Emerging AI/machine learning technologies are creating tsunami-sized waves, particularly when it comes to data retrieval and distribution. Our realities are drawing closer to what would have once been seen as a fantasy realm.
It is getting easier and easier to imagine a world where AI does it all– and in the context of employment screening, it may seem like this would be a beneficial thing. AI data retrieval, reporting, and support could feasibly save employers time, money, and headache.
However, this isn’t true when considered at its extremes.
While AI certainly benefits the consumer reporting space, a total AI takeover could prove disastrous.
Where AI Falls Short
1. Implementation and Training
Implementing a screening program can be quite involved depending on the size and needs of an organization. When establishing the infrastructure of a dynamic process, it is best to do it the right way the first time.
Some organizations require advanced integrations and manage their hiring from multiple locations. APIs must be written and connected while user hierarchies/permissions are established with key contacts.
While some of these functions could be automated and left to AI, it would require a fair amount of technical expertise on the end user’s part.
When it comes to implementation and onboarding training, human-to-human interaction can reduce confusion and wasted time while yielding better results.
2. Platform and Client Support
Our account managers and researchers frequently communicate with client POCs to explain certain functionalities within our system and provide insights into the finer details of a file.
Despite having digital resources available to address most needs, many still prefer to receive quick, situation-specific help from a human expert. Technology rarely hits the nail on the head when attempting to observe nuance and seldom provides reassurance during a stressful situation. This is especially true when dealing with matters of compliance.
Speaking generally, chatbots and resource libraries will never be as convenient or effective as human support.
3. Discernment and Outreach
At times, there are inconsistencies in background screening data. Perhaps the name of a relative finds its way onto an individual’s social security report or the names and dates of birth match on a criminal record, but, given the location of the crime, the candidate seems to be an unlikely perpetrator.
These are just two of many examples that criminal screening researchers encounter daily. Data isn’t always cut and dry, and further investigation from a human expert is often necessary.
At times, additional information is required from the candidate, such as a photo to compare against a mugshot or additional identifier information. Leaving this decision-making and follow-up to technology would lead to suboptimal outcomes more often than not.
4. Candidate Support
One of the significant bottlenecks for an all-AI screening solution would appear on the candidate side.
Sometimes, there is a fair amount of vendor-to-candidate interfacing.
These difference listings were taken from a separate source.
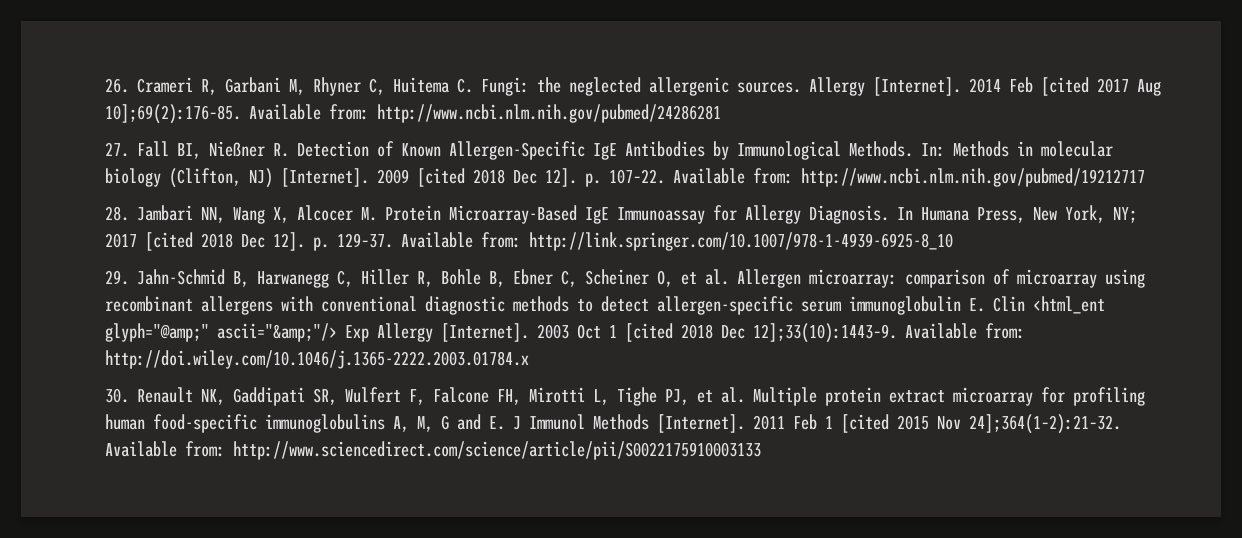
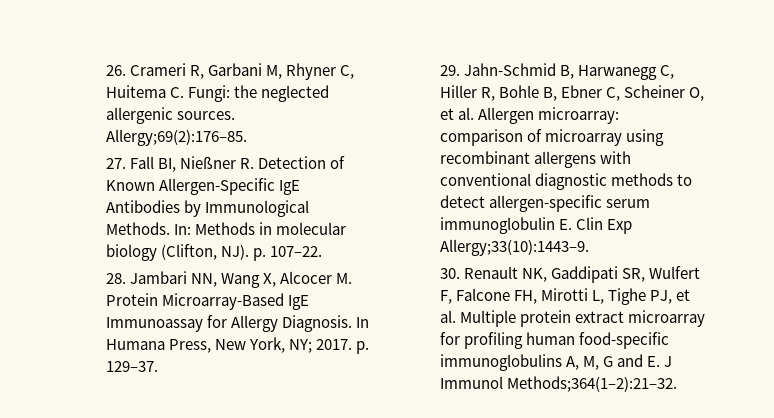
[808,77,1161,96] [104,104,721,124] Allergy [Internet]. 2014 Feb [cited 2017 Aug 10];69(2):176–85. Available from: http://www.ncbi.nlm.nih.gov/pubmed/24286281 -> [106,129,248,146] Allergy;69(2):176–85.
[248,168,577,188] NJ) [Internet]. 2009 [cited 2018 Dec 12]. -> [221,244,250,260] NJ).
[672,168,1145,187] Available from: http://www.ncbi.nlm.nih.gov/pubmed/19212717 -> (323, 251) none
[104,232,305,251] 2017 [cited 2018 Dec 12]. -> [316,339,353,350] 2017.
[400,232,953,251] Available from: http://link.springer.com/10.1007/978-1-4939-6925-8_10 -> (159, 366) none
[1032,296,1105,314] [104,323,1025,343] [104,350,529,369] <html_ent glyph="@amp;" ascii="&amp;"/> Exp Allergy [Internet]. 2003 Oct 1 [cited 2018 Dec 12];33(10):1443–9. Available from: http://doi.wiley.com/10.1046/j.1365-2222.2003.01784.x -> [607,219,633,234] [440,239,590,256] Exp Allergy;33(10):1443–9.
[592,414,1121,434] [104,441,761,460] Methods [Internet]. 2011 Feb 1 [cited 2015 Nov 24];364(1–2):21–32. Available from: http://www.sciencedirect.com/science/article/pii/S0022175910003133 -> [507,376,678,392] Methods;364(1–2):21–32.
When a candidate has a question or is concerned about their ability to obtain employment due to the status or results of their background check, they aren’t likely keen on talking the matter through with a computer. AI candidate support would lead to more work and headache for the employer.
Candidates need a calm, informed, and helpful person to talk to.
5. Dispute Handling
Disputes are unavoidable.
Sometimes, candidates take issue with something on their report, and whether the claim is legitimate or frivolous, a formal dispute process becomes necessary.
Due to dispute legal issues and risks, this process should remain human.
Proper dispute handling and re-investigation require attention, expertise, and communication with all parties involved.
Learn more about how Peopletrail handles disputes here.
For background screening providers, technology is a tool that must be strategically leveraged to yield the most desirable outcomes. The same is true with human expertise. Technology and human expertise must run parallel, or there will be problems.
Strictly human processes can lead to the following:
- Slow turnaround times (due to internal process inefficiencies)
- Human error
- Workload vulnerability
- Poor data aggregation agility
- Labored ordering, reporting, billing, etc.
Strictly AI processes can lead to the following:
- Implementation issues
- Uniformed or ineffective support
- Confusing or inflexible troubleshooting
- Poor candidate experience
- Compliance concerns
In short, AI’s contributions to employment screening processes will continue to provide increasing benefits. That said, it is still difficult to envision a time when humans won’t stand on equal footing.
The industry’s intricacies make it nearly impossible for technology to account for all the case-by-case nuances. A workable machine-learning screening solution that could perform the more human tasks of the trade is an ambitious ask.
Moral of the story: technology is not always a suitable replacement for human expertise. Employment screening will continue to be a human industry long into the future.